Mr Jensen: More than Clyde Holding gave us.

MS FOLLETT: Mr Jensen interjects, Mr Deputy Speaker, that that is a lot more than previous Federal Ministers have given us, and I am inclined to agree with him. That is why I always supported self-government. I believe that the people of the ACT deserve to have people whom they elect taking full carriage of all of the decisions and all of the laws that affect them. Mr Deputy Speaker, you have to bear in mind that half of the people who are left behind in charge - the Mr Duby half - went to the people on a platform opposing self-government. I wonder whether he will have a sudden excess of conscience and decide that it might be worth trying to implement that policy while he almost has the numbers. He could probably talk Mr Collaery into it.

Mr Collaery, of course, Mr Deputy Speaker, is so obsessed with his own conspiracy theories about everything to do with every member of this Assembly that we can only wait with bated breath to see what kinds of actions he may take when he, in effect, is in sole command of the Territory. It was Mr Collaery, Mr Deputy Speaker, who brought down the last Government.

Mr Jensen: Oh, that is your problem. That is what is annoying you. The penny has dropped.

MS FOLLETT: It is quite clearly Mr Collaery's intention, by his own statements about his fellow Ministers, to bring down yet another government. I do not think members opposite should kid themselves about that.

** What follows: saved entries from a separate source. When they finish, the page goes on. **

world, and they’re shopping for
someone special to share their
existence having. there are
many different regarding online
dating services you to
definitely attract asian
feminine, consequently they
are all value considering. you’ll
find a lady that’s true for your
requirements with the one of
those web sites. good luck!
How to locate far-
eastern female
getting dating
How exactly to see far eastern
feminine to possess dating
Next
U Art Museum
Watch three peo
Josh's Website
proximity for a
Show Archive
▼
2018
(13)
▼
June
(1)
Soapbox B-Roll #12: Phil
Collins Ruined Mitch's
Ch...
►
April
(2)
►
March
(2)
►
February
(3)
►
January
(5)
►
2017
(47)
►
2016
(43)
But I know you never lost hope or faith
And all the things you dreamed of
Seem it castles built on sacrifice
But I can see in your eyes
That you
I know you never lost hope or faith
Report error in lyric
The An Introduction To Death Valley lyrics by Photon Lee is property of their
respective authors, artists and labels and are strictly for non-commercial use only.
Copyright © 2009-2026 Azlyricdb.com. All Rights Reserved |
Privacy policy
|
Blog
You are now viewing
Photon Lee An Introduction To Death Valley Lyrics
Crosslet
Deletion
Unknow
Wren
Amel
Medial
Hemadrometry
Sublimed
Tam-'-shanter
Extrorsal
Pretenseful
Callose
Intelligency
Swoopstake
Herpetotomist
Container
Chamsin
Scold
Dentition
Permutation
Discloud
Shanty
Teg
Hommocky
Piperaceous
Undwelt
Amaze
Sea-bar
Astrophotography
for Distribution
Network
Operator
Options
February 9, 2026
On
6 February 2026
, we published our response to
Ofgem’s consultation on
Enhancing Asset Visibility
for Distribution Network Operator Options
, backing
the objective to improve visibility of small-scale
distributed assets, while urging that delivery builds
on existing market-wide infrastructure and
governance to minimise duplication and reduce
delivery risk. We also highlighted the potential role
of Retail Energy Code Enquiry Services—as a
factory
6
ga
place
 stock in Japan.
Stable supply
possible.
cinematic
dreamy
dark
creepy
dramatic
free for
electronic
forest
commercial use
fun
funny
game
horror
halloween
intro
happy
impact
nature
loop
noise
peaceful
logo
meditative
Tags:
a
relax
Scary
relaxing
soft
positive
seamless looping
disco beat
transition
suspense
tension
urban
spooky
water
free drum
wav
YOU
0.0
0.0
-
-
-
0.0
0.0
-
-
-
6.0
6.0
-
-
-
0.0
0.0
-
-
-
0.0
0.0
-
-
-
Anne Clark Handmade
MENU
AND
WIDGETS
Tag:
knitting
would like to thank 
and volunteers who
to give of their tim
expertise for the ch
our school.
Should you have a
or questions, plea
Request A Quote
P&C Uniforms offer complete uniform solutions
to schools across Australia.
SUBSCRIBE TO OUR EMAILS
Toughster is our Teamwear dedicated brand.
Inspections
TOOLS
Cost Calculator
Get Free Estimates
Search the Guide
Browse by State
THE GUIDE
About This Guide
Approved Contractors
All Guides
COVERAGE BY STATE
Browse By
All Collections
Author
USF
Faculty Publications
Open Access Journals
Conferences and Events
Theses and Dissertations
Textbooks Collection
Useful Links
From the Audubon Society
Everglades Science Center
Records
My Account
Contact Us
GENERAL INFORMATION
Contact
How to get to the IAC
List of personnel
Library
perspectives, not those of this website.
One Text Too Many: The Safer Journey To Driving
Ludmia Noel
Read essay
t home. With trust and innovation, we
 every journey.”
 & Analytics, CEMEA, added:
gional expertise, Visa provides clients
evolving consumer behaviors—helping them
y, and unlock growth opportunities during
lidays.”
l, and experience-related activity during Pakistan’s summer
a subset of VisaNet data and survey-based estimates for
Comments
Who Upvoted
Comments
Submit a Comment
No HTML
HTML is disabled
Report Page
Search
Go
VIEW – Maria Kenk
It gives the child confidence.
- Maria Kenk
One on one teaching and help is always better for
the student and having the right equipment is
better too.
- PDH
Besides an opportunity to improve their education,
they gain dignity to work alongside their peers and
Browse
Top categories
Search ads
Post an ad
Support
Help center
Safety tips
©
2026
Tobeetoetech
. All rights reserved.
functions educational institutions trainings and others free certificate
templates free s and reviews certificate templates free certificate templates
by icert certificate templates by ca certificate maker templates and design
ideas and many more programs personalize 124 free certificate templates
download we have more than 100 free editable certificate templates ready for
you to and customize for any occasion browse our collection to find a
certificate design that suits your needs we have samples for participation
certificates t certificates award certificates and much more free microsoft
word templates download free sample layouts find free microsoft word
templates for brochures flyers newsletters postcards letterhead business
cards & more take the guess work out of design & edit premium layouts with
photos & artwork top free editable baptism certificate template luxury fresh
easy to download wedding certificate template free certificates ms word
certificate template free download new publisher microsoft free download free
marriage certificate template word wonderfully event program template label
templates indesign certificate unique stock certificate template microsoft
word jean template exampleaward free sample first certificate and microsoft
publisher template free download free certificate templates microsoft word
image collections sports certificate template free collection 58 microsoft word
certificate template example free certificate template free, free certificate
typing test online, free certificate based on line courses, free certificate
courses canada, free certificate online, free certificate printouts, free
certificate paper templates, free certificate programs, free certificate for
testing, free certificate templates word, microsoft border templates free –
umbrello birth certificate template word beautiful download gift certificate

Mr Collaery's only electoral chances lie in making himself somehow look different from the current Government, the current Liberal Government. Mr Collaery, I believe, has started his run at that very strategy. Mr Collaery has started already to put the knife in, to start talking about his colleague Mr Humphries' management of the health and education portfolios in such a way that Mr Collaery himself can distance himself from those decisions. It is a deliberate strategy. It is a strategy that is aimed purely and selfishly towards Mr Collaery's own electoral chances, and it will be a strategy that he will follow up, I believe, during the absence of the Liberal Ministers. It is not a strategy that has anything to do with the good government of the Territory, but Mr Kaine has left us in those hands.